▶ **Extrait à lire**:
Hormis pour les pères, les chats et les présidents, l’humain attache bien une connotation, une qualification, aux noms génériques dont il affuble les hommes, les choses et les entités ; même seulement idéelles.
Surtout quand cet homme est politique ; et qu’il parle des choses qui ne le sont pas moins.
Dans la même…logique- politique- d’aucuns parlent au nom des autres. Et des autres. Pour n’en jamais dire du bien. Or donc dire du mal des autres, c’est dire du bien de soi. C’est en tout cas suggérer qu’on est meilleur que celui dont on parle. C’est, indirectement, s’arroger le beau rôle.
D’où les catégorisations : elles définissent et identifient. C’est d’ailleurs cela leur objet. Elles campent et coulent les statuts. Rarement- pour ne pas dire jamais- ceux qu’ainsi elles désignent péremptoirement ne remettent en question ce que l’on dit d’eux. Pas plus qu’ils n’interrogent l’intention et la légitimité de qui dit. Acceptation de facto qui trahit une certaine lassitude intellectuelle. Ou simple démission face au fait accomplit. "Qui ne dit mot consent, pose-t-on, celui qui parle a raison". De le faire!

▶ **Lignes de données**:
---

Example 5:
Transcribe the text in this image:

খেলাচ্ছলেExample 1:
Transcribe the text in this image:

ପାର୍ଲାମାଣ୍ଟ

==

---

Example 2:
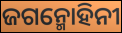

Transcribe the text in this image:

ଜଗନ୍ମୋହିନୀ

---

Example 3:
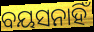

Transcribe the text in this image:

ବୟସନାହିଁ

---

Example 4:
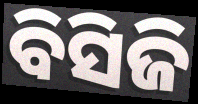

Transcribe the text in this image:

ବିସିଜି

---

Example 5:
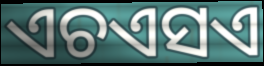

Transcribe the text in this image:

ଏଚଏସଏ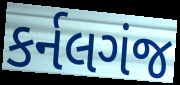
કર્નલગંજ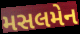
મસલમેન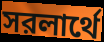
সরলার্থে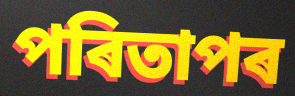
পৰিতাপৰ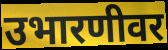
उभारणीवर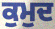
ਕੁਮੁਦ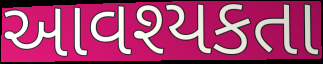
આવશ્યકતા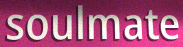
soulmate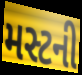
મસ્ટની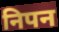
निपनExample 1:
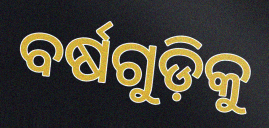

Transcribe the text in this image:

* * *

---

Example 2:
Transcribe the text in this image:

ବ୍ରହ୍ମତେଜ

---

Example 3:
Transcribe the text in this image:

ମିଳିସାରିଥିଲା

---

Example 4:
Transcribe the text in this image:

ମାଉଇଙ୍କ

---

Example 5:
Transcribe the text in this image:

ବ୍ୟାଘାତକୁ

▶ **Liste des tâches**:
**A.** Les affirmations suivantes concordent-elles avec l'extrait sur les catégorisations ? Répondez par oui ou par non à chacune, en citant les mots décisifs de l'extrait. (i) Dire du mal des autres revient à dire du bien de soi. (ii) Ceux que les catégorisations désignent remettent souvent en question ce qu'on dit d'eux. (iii) Les catégorisations ont pour objet de définir et d'identifier.
**B.** Rédigez, s'il vous plaît, la suite de l'extrait sur les catégorisations, en reprenant juste après sa dernière phrase.

▶ **Réponses dans l'ordre**:
**A.**
(i) Oui : « Or donc dire du mal des autres, c’est dire du bien de soi. »
(ii) Non : « Rarement- pour ne pas dire jamais- ceux qu’ainsi elles désignent péremptoirement ne remettent en question ce que l’on dit d’eux. »
(iii) Oui : « elles définissent et identifient. C’est d’ailleurs cela leur objet. »

**B.**
Qui jamais se demande vraiment ce qu’est un gouvernement ? Un Conseil ou un Corps de ministres, un Cabinet ?
Les deux termes, gouvernement et ministre, se convoquent l’un et l’autre. Partout au monde.
Sauf aux États-Unis où l’on ne trouve aucun ministre dans le gouvernement ; mais seulement des secrétaires d’État ! A l’instar de la Lybie, et c’est bien là le plus curieux, même si à un mot près: Son Comité Populaire Général, le Gouvernement, n’est composé que des…secrétaires !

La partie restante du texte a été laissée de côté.